What to work on - The number of lines containing the word "right" is all you should give; count them in the records below.
#####
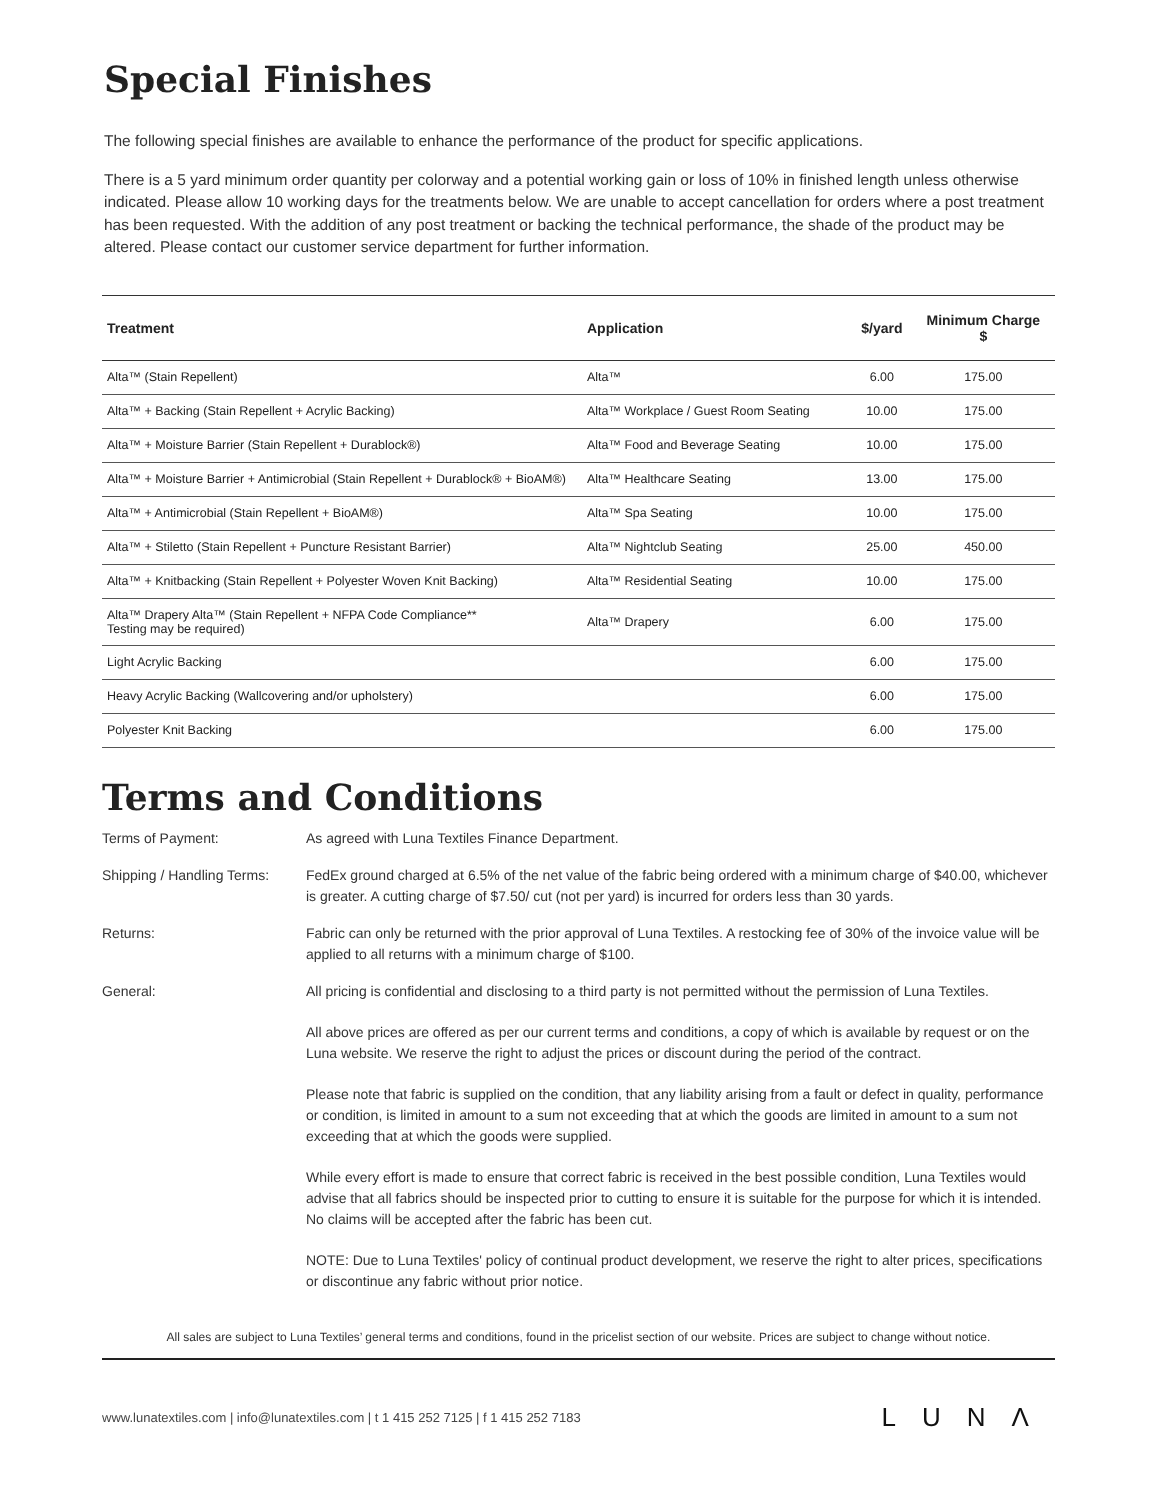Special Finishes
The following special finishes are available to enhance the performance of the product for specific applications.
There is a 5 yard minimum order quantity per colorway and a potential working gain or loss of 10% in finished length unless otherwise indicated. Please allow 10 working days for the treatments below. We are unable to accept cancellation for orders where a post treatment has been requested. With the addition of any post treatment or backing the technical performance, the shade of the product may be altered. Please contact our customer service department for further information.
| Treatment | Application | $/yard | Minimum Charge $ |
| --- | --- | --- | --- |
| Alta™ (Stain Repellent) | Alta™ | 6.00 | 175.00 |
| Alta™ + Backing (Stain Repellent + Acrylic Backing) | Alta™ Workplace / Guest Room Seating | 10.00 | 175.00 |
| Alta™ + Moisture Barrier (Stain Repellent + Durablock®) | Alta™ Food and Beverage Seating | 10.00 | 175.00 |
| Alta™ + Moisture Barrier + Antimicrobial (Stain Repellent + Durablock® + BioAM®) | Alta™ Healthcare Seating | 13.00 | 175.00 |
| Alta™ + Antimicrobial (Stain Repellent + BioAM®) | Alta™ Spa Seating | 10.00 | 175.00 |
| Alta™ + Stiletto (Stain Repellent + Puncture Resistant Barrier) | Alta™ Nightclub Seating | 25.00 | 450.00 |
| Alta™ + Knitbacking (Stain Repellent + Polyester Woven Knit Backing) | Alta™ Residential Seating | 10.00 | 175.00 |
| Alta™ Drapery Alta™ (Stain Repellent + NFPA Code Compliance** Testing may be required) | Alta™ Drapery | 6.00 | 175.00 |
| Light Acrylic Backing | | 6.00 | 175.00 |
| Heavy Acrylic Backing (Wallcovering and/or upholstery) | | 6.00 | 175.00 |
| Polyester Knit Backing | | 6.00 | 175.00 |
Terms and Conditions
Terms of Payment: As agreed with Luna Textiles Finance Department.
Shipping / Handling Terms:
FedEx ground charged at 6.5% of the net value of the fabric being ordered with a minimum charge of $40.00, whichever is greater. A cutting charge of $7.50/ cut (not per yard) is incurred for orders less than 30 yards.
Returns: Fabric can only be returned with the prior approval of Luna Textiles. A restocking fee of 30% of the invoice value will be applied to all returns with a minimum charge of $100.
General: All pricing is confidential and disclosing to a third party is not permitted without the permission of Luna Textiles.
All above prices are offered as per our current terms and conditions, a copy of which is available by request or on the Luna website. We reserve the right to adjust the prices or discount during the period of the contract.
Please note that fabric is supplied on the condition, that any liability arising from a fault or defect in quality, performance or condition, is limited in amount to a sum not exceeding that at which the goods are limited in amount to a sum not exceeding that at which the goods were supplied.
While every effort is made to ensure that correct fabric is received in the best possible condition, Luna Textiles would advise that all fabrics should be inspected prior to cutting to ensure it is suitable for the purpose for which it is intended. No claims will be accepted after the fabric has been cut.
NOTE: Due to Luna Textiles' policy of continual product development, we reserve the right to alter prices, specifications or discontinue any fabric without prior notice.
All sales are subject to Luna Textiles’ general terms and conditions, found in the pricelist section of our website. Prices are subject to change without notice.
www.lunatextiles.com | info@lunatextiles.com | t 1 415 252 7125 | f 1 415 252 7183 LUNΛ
#####
Exercise output - 2